ModuleNotFoundError: No module named 'matplotlib'. It's not only for matplotlib but for all packages.

  1. I thought my kernel wasn't using the conda environment and to check I ran import sys print(sys.executable) But it's taking too long to run just these two lines.

  2. When I tried installing matplotlib in my notebook itself by using !pip install matplotlib, it said

    Requirement Satisfied.

Screenshot 2023-08-02 at 4 05 12 PM
matthewfeickert commented 1 year ago

@Samcoodess On a dev branch on your fork can you try making an environment with an environment.yml file that looks something like the following

name: rcfm-analysis
channels:
  - conda-forge
dependencies:
  - python=3.11
  - pandas=1.5  # Restricting this to sub pandas v2.0 as the pandas API changed here
  - matplotlib
  - notebook
  - jupyterlab

(you can expand this as needed later).

You'd create this environment initially with

conda create --file environment.yml

and then once the environment is active

conda activate rcfm-analysis

if you update the environment.yml file in the activated environment of the same name you can just do

conda env update --file environment.yml
# micromamba install --file environment.yml  # The command is different for mamba/micromamba

to install those new dependencies into your environment.

Try this and let us know how things go.

matthewfeickert commented 1 year ago

For another Fellow project I'm mentoring we're also discussing environment files on https://github.com/AndriiPovsten/Snakemake-backend-for-RECAST/issues/5, so feel free to cross-post and to talk to people like Andrii as well.

Samcoodess commented 1 year ago

Ok, @matthewfeickert Thank you.
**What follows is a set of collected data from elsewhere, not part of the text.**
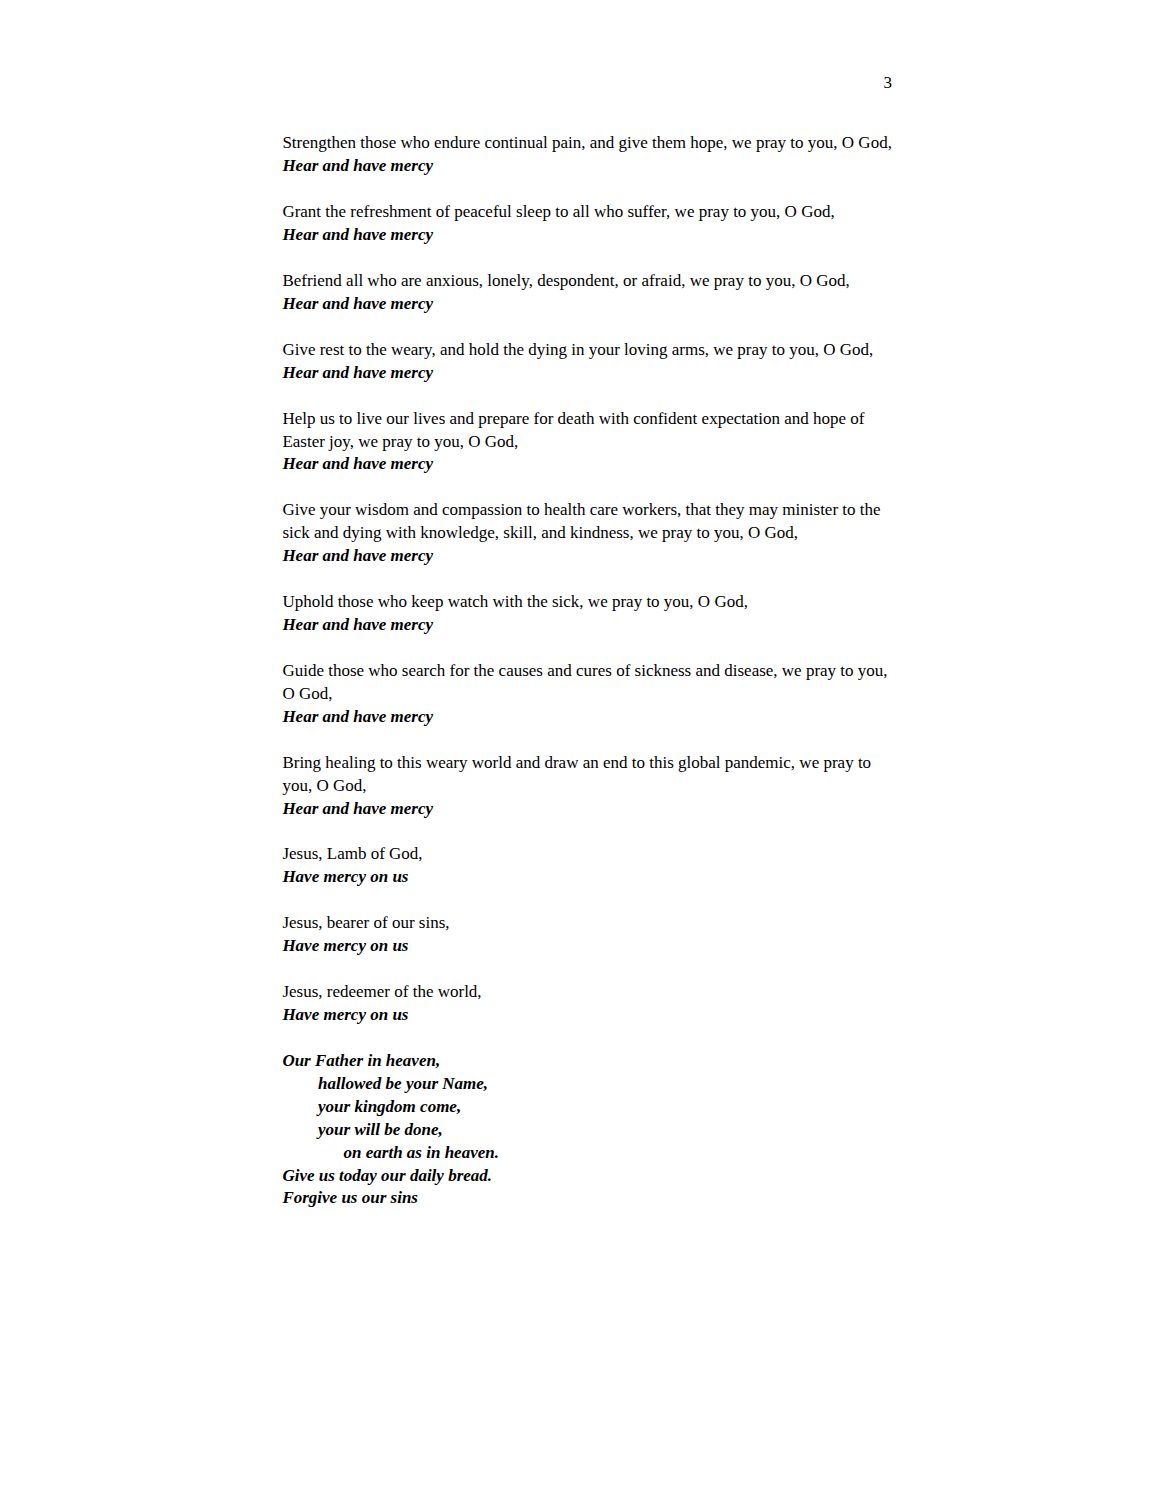3
Strengthen those who endure continual pain, and give them hope, we pray to you, O God,
Hear and have mercy
Grant the refreshment of peaceful sleep to all who suffer, we pray to you, O God,
Hear and have mercy
Befriend all who are anxious, lonely, despondent, or afraid, we pray to you, O God,
Hear and have mercy
Give rest to the weary, and hold the dying in your loving arms, we pray to you, O God,
Hear and have mercy
Help us to live our lives and prepare for death with confident expectation and hope of Easter joy, we pray to you, O God,
Hear and have mercy
Give your wisdom and compassion to health care workers, that they may minister to the sick and dying with knowledge, skill, and kindness, we pray to you, O God,
Hear and have mercy
Uphold those who keep watch with the sick, we pray to you, O God,
Hear and have mercy
Guide those who search for the causes and cures of sickness and disease, we pray to you, O God,
Hear and have mercy
Bring healing to this weary world and draw an end to this global pandemic, we pray to you, O God,
Hear and have mercy
Jesus, Lamb of God,
Have mercy on us
Jesus, bearer of our sins,
Have mercy on us
Jesus, redeemer of the world,
Have mercy on us
Our Father in heaven,
hallowed be your Name,
your kingdom come,
your will be done,
on earth as in heaven.
Give us today our daily bread.
Forgive us our sins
I will review his works and cross-posting seems like a great idea.

Samcoodess commented 1 year ago

@matthewfeickert

I created a new environment using the environment.yml file in my dev branch of the forked RCFM repository. Then, I added my created environment in .gitignore as we had discussed earlier. Now, should I also not commit the environment.yml file to the dev branch?

matthewfeickert commented 1 year ago

Now, should I also not commit the environment.yml file to the dev branch?

The environment.yml should be under version control. This is (one of) the thing(s) you want to share with everyone so that they can setup an environment that works with the code you have. So you can add this and push your dev branch to your fork (https://github.com/Samcoodess/RCFM).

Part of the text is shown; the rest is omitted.